Unfortunately, the answer is all too clear. As their own practice consistently illustrates, the “Western democratic governments” pursue similar policies with enthusiasm. It should be superfluous to illustrate, but since we live in an atmosphere of self-celebration, it might be useful to consider at least one example. Take the Congo, which should be one of the richest and most advanced countries of the world, with huge resources and no threats — from its neighbors, that is. When Europe was despoiling Africa, the Congo was the domain of King Leopold of Belgium, whose hideous crimes surpassed even the normal standards of the “enlightened” West. He didn’t pass without censure. In the famous 11th edition of the Britannica, the article on the monarch lauds his achievements, but does add a phrase at the end saying that he treated his subjects harshly – slaughtering millions and ordering atrocious tortures to gain more rubber for his overflowing coffers.

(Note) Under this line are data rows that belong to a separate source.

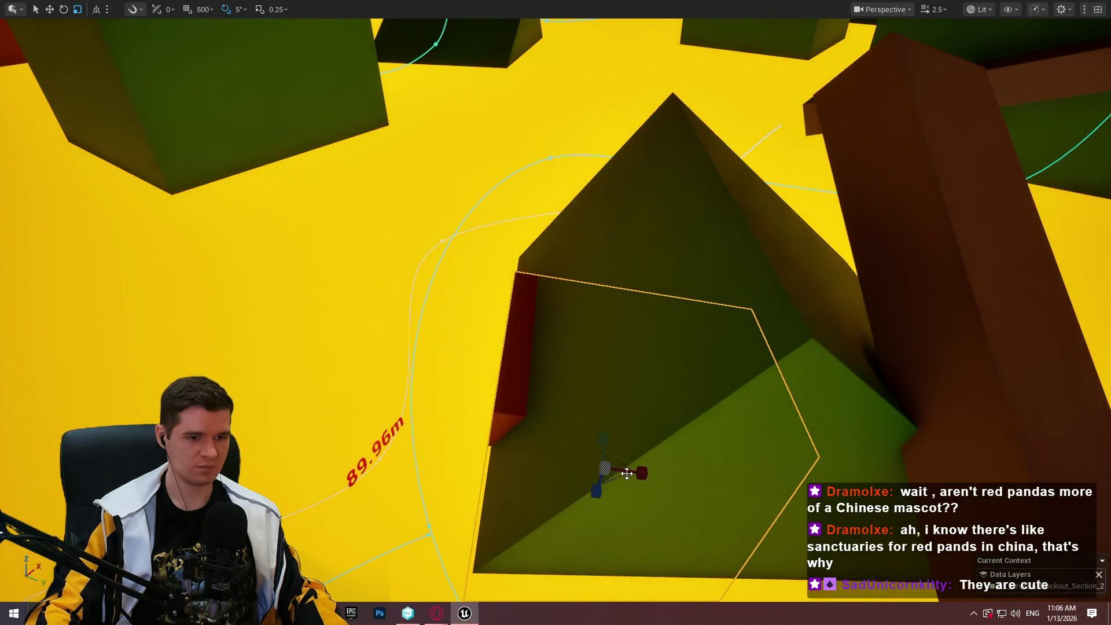
{"action": "mouse_move", "coordinate": [641, 473]}
{"action": "left_mouse_down"}
{"action": "mouse_move", "coordinate": [657, 472]}
{"action": "mouse_move", "coordinate": [463, 457]}
{"action": "mouse_move", "coordinate": [523, 471]}
{"action": "left_mouse_up"}
Lower the red box slightly, undoing a trial stretch
{"action": "key", "text": "w"}
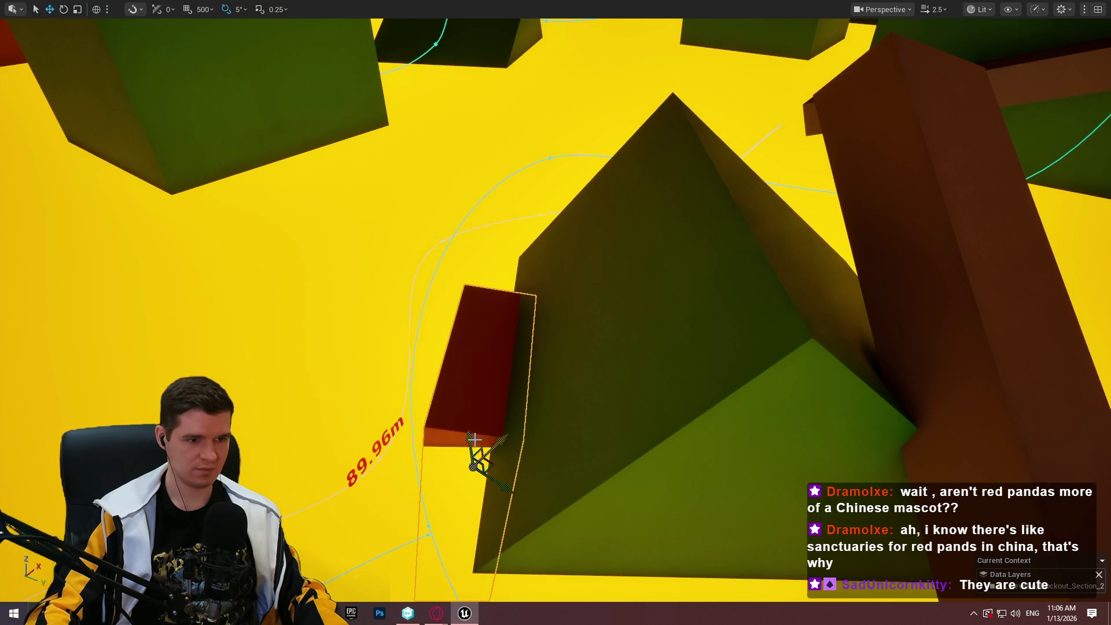
{"action": "mouse_move", "coordinate": [475, 439]}
{"action": "left_mouse_down"}
{"action": "mouse_move", "coordinate": [473, 458]}
{"action": "mouse_move", "coordinate": [480, 451]}
{"action": "left_mouse_up"}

“The horror, the horror” finally came to end in 1960, when Congo declared independence. Its leading figure was the young charismatic Patrice Lumumba, who might have extricated Congo from the misery of colonialism. But it was not to be. The CIA was assigned the task of murdering him, but the Belgians got there first, and together with other liberal democracies, helped plunge Congo back to terror and destruction under the leadership of the Western favorite, the murderous kleptomaniac Mobutu, who ensured that the riches of the Congo would flow in the right direction. Fast forwarding to today, all of those who enjoy smart phones and other technical delights benefit from the rich minerals of Eastern Congo, handed over to the multinationals hovering nearby by warring militias and marauders from US-backed Rwanda while the death toll mounts to many millions.
That Western democracies should tolerate support for authoritarian regimes is not much of a mystery.
What do you think will take to halt the spread of political authoritarianism across the globe?
The familiar advice, easy to state, hard to follow, but if there’s another way, it’s been kept a dark secret: honest, dedicated, courageous and persistent engagement, ranging from education and organization to direct activism, carefully honed for effectiveness under prevailing circumstances. Hard work, necessary work, the kind that has succeeded in the past and can again.